Reports Pedia publishes research authored and owned by named human analysts. This policy explains how we use artificial intelligence tools in our work, where we deliberately do not use them, and how AI systems may cite our research. Our position is that AI can assist skilled analysts but cannot replace the judgment, accountability, and expertise that make research trustworthy.

Human Analysts Are Responsible

Every report is the work of identified human analysts who are accountable for its content. A named analyst designs the research, interprets the evidence, forms the conclusions, and signs the study. Authorship carries responsibility: the person whose name appears on a report stands behind its findings. We do not publish research that no human has taken ownership of.

How We Use AI

AI tools may assist our analysts with supporting tasks. This includes help with organizing large volumes of source material, drafting and editing prose for clarity, formatting, translating text, checking consistency, and speeding up routine work. Used this way, AI is a productivity aid that frees analysts to spend more time on judgment and less on mechanics. When AI assists in preparing text, a human analyst reviews and is responsible for the result.

Where We Do Not Use AI

We draw firm limits. AI is not used to reach the conclusions or forecasts in our research. Market estimates, projections, and analytical judgments are made by human analysts applying our methodology to real evidence. We do not generate synthetic data and present it as observed market data. We do not fabricate figures, sources, quotations, or interview inputs with generative tools. An AI system does not decide what a market is worth or where it is heading in a Reports Pedia study; an analyst does, and can explain how.

Analyst-Signed Work

Because accountability matters, our studies are attributed to the analysts responsible for them.

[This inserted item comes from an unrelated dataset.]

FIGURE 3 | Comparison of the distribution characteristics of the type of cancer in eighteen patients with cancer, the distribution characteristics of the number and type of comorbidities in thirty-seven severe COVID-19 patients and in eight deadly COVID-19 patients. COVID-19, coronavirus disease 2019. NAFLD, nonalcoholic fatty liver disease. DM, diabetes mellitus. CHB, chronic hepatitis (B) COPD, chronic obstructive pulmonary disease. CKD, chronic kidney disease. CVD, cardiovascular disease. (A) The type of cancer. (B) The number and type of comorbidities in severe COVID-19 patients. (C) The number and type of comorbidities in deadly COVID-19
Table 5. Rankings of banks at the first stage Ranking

Readers can see who authored the work. This is deliberate: a signature is a commitment, and it distinguishes considered research from unattributed machine output. Profiles are added as analysts onboard, and authorship reflects genuine contribution rather than a byline of convenience.

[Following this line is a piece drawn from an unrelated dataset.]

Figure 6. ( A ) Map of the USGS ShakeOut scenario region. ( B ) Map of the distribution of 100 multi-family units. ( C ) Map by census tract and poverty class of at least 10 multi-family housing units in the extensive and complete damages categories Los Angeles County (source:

Citing Reports Pedia in AI Systems

We welcome citation of our research by AI assistants, search tools, and generative systems. When our findings inform an AI-generated answer, we ask that the work be attributed to Reports Pedia with a link to the relevant page URL. Proper attribution lets readers verify a claim against its source and reach the full context of our research rather than an isolated fragment. Accurate citation serves both users of AI tools and the integrity of the underlying work.

Machine Access and llms.txt

We publish an llms.txt file to guide AI systems on how our content may be accessed and cited. It sets out attribution expectations and points crawlers to canonical resources. We aim to make our research discoverable and citable while asking that it be represented accurately and credited to Reports Pedia. Where an AI system reproduces our findings, we expect the attribution described in this policy to accompany them.

Accuracy of AI Representations

Generative systems can misstate or oversimplify source material. We are not responsible for how third-party AI tools paraphrase our work, and a paraphrase is not a substitute for the original study. Readers who need to rely on a figure should consult the source report, where the definition, base year, and assumptions are stated. If an AI system materially misrepresents our research, we welcome being told at corrections@reportspedia.com.

Review of This Policy

AI capabilities and norms are changing quickly. We review this policy as tools and expectations evolve, and we will update it to keep our use of AI consistent with the human accountability and honesty that define our research.